I have a table with multiple boolean flags and I want to count how many of the flags are set.
Currently I use one query per flag, like this...
SELECT COUNT(*) FROM tableA WHERE flag1 = true;
SELECT COUNT(*) FROM tableA WHERE flag2 = true;
...
...
SELECT COUNT(*) FROM tableA WHERE flagN = true;
I'd like to combine them into a single query, like this...
SELECT
SUM((CASE WHEN flag1 = FALSE THEN 0 ELSE 1 END)) AS cnt1,
SUM((CASE WHEN flag2 = FALSE THEN 0 ELSE 1 END)) AS cnt2,
...
...
SUM((CASE WHEN flagN = FALSE THEN 0 ELSE 1 END)) AS cntN,
FROM
tableA
The combined query works, but it takes about 12 times longer than ALL of the individual queries combined. All the flags are indexed the same, why does the combined query take so long to run and is there a way to re-write it take less time?
Performance is often proportional to the number of examined rows.
The latter query is bound to do a table-scan, i.e. examine every row in the table.
The individual queries reduce the set of examined rows by using indexes on the respective flag columns. If the subset of rows where each flag is true is small enough, then the total number of examined rows may be a lot lower than the rows examined during a table-scan.

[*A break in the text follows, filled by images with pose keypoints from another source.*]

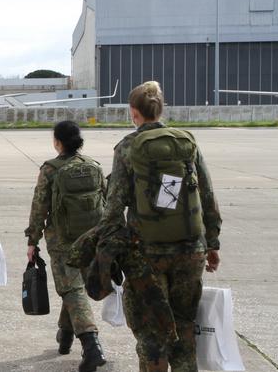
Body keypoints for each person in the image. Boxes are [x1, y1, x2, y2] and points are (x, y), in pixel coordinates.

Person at [101, 81, 222, 371]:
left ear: (133, 113)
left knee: (152, 332)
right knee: (183, 327)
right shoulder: (186, 143)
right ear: (161, 109)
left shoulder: (128, 148)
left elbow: (114, 207)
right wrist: (212, 244)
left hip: (146, 254)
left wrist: (106, 253)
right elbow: (207, 196)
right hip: (190, 249)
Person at [25, 120, 107, 371]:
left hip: (62, 241)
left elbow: (39, 208)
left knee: (72, 290)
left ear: (57, 142)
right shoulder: (93, 166)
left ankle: (91, 345)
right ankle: (65, 334)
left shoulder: (50, 170)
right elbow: (105, 199)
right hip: (91, 238)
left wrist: (32, 240)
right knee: (71, 288)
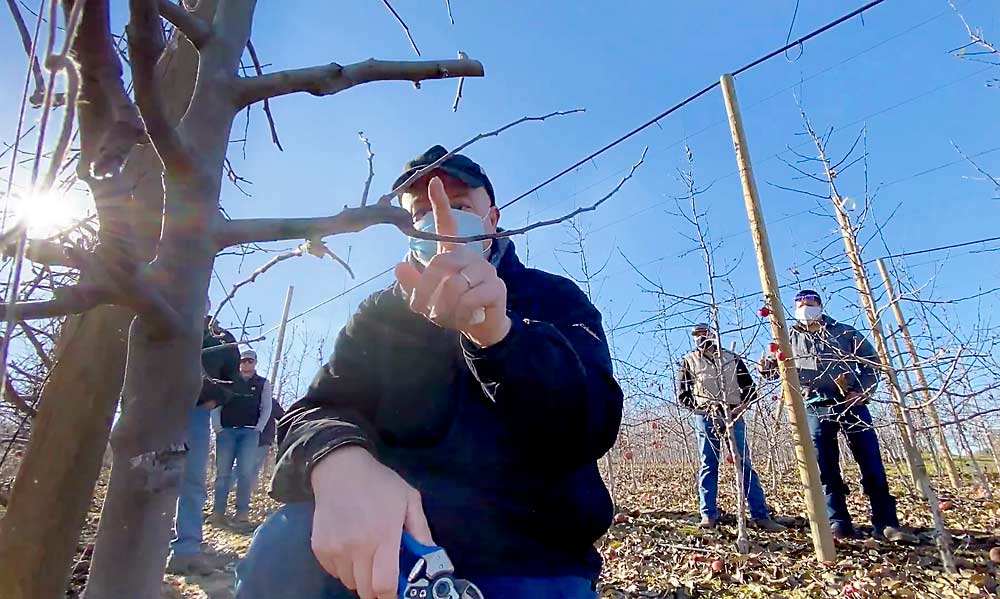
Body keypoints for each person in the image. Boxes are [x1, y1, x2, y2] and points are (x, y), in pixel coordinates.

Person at [235, 145, 624, 599]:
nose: (440, 221)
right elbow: (318, 409)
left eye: (459, 206)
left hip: (534, 559)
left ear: (492, 219)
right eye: (420, 212)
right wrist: (338, 458)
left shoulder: (554, 297)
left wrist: (501, 337)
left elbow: (591, 421)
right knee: (281, 545)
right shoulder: (379, 315)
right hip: (394, 549)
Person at [761, 289, 916, 543]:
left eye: (809, 303)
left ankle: (886, 523)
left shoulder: (844, 331)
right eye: (799, 304)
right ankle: (838, 521)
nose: (804, 307)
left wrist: (861, 392)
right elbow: (772, 369)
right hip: (814, 405)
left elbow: (871, 362)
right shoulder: (787, 338)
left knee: (870, 461)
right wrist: (767, 367)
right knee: (824, 465)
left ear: (820, 306)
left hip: (850, 402)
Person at [676, 324, 785, 532]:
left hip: (733, 414)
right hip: (706, 417)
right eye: (696, 336)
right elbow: (683, 394)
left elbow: (750, 389)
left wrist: (740, 408)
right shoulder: (689, 360)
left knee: (743, 463)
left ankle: (760, 515)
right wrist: (701, 408)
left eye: (704, 334)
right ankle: (708, 514)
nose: (701, 338)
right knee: (708, 463)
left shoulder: (731, 357)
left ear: (713, 335)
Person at [167, 305, 241, 575]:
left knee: (191, 479)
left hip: (196, 410)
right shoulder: (163, 319)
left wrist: (216, 399)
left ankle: (186, 550)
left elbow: (233, 377)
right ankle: (142, 546)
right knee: (145, 475)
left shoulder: (221, 337)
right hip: (154, 408)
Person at [210, 349, 272, 525]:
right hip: (226, 432)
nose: (246, 364)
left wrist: (258, 428)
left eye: (250, 361)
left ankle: (242, 513)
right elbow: (217, 404)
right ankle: (218, 512)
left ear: (255, 363)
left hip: (249, 433)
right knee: (223, 474)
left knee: (245, 473)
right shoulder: (229, 381)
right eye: (244, 360)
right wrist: (217, 427)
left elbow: (266, 407)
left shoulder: (262, 383)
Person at [251, 396, 285, 490]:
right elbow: (282, 417)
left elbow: (282, 417)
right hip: (263, 438)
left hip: (249, 436)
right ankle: (249, 492)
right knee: (253, 468)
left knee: (242, 466)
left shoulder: (251, 396)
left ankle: (243, 492)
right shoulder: (270, 401)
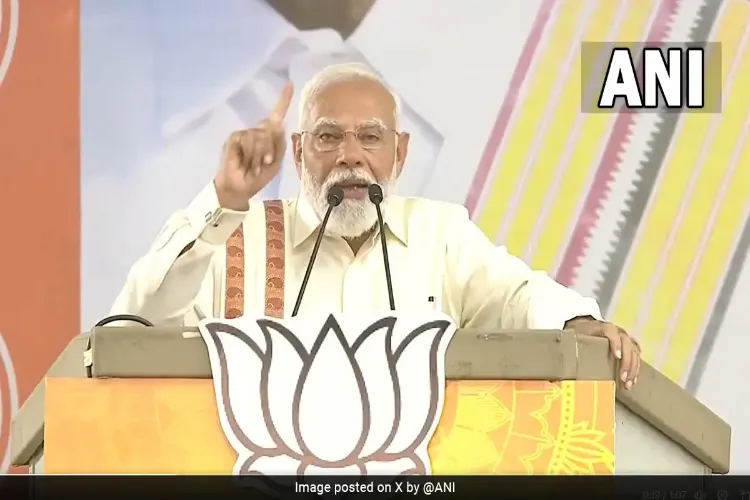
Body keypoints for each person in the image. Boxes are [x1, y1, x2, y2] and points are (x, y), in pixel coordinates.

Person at [110, 63, 641, 389]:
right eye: (327, 137)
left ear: (400, 151)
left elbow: (517, 296)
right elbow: (132, 327)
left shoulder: (440, 234)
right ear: (297, 152)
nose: (350, 157)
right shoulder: (236, 235)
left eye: (370, 136)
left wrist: (577, 323)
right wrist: (223, 201)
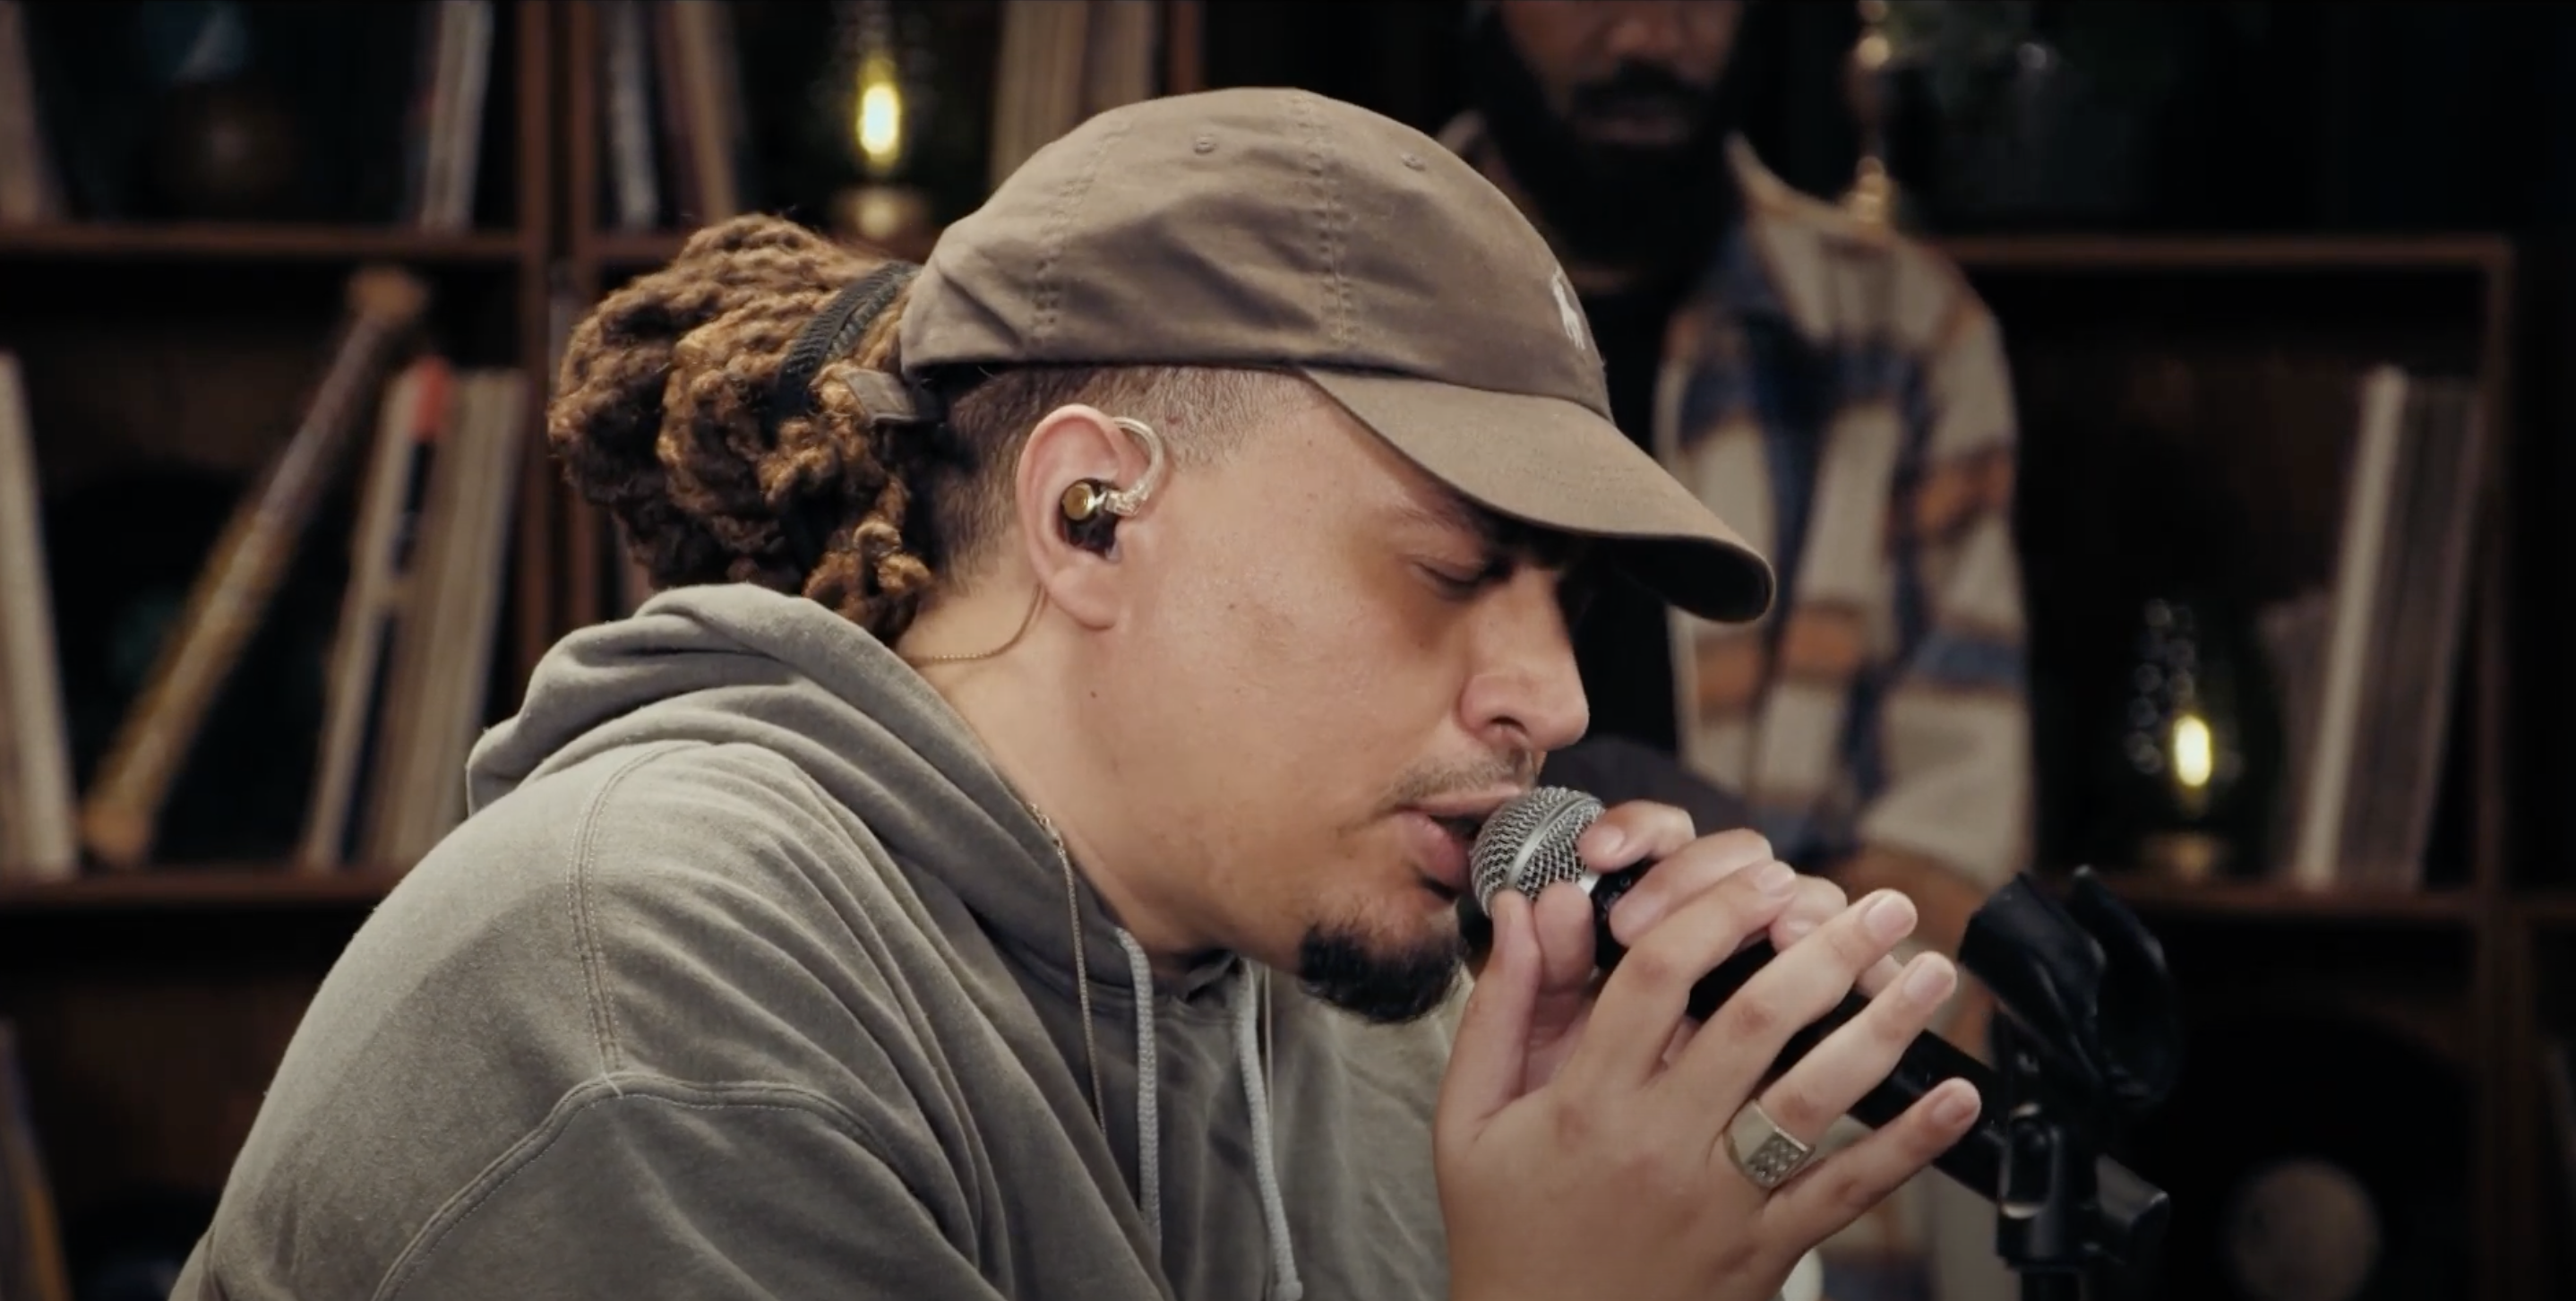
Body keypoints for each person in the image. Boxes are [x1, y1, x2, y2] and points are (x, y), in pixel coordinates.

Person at [166, 88, 1982, 1301]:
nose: (1553, 699)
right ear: (1088, 514)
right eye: (1450, 569)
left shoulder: (1393, 1019)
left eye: (1558, 595)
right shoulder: (637, 994)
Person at [1447, 4, 2034, 1296]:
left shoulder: (1902, 332)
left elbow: (1944, 843)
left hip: (1795, 1174)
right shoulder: (1349, 315)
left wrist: (1740, 1089)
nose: (1650, 30)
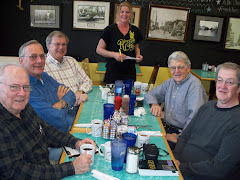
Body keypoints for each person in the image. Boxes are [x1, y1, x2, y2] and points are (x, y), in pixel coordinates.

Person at [0, 64, 96, 179]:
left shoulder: (24, 107)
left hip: (45, 168)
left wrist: (76, 142)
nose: (21, 93)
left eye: (26, 87)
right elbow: (19, 172)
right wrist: (72, 167)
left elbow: (46, 130)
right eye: (14, 87)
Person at [173, 62, 240, 179]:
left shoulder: (237, 122)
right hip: (180, 169)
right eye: (220, 80)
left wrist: (181, 167)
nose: (222, 86)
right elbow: (184, 137)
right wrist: (175, 160)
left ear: (239, 88)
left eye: (230, 82)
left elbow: (219, 168)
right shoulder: (207, 107)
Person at [19, 40, 77, 161]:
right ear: (21, 61)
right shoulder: (24, 88)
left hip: (66, 132)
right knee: (89, 153)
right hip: (48, 147)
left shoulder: (44, 76)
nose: (39, 61)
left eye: (42, 56)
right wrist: (62, 106)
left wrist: (60, 103)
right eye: (33, 57)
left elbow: (71, 94)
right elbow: (59, 122)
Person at [145, 51, 207, 149]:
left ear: (188, 68)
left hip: (183, 134)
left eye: (180, 67)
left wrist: (179, 137)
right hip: (167, 128)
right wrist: (154, 104)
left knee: (152, 150)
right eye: (173, 68)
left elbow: (194, 118)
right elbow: (150, 94)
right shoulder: (171, 82)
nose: (176, 71)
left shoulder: (195, 86)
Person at [96, 1, 143, 83]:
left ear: (131, 14)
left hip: (130, 72)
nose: (124, 14)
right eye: (122, 11)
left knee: (128, 95)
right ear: (118, 13)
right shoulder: (109, 30)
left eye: (127, 12)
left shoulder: (135, 30)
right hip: (113, 72)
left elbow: (136, 47)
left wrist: (138, 55)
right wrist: (114, 54)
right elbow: (99, 49)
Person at [44, 31, 93, 105]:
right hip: (63, 110)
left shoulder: (71, 61)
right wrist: (72, 99)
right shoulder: (42, 66)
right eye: (57, 44)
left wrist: (80, 91)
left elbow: (87, 81)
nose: (61, 47)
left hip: (80, 103)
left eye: (64, 44)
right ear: (48, 46)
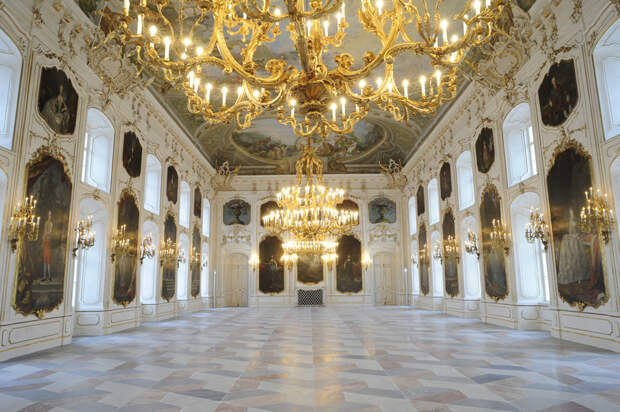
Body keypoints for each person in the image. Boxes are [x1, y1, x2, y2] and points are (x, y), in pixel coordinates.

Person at [42, 211, 53, 282]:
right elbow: (45, 230)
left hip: (48, 249)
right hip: (45, 249)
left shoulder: (51, 224)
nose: (49, 217)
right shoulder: (46, 223)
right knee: (45, 262)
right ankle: (44, 276)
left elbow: (50, 231)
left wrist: (47, 234)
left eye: (50, 215)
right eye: (48, 215)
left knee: (48, 263)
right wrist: (44, 236)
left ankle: (49, 276)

Of course I'm making a few assumptions, but as you commented above, it may turn out to be accurate in your case.
is there a way to re-write it take less time?
Not as a single query. I'd stick with the multiple individual queries since the total time is so much less given your data.
This would change if the number of rows matching your flag conditions were large, so the cost of multiple individual queries would result in more total rows examined than a single table-scan.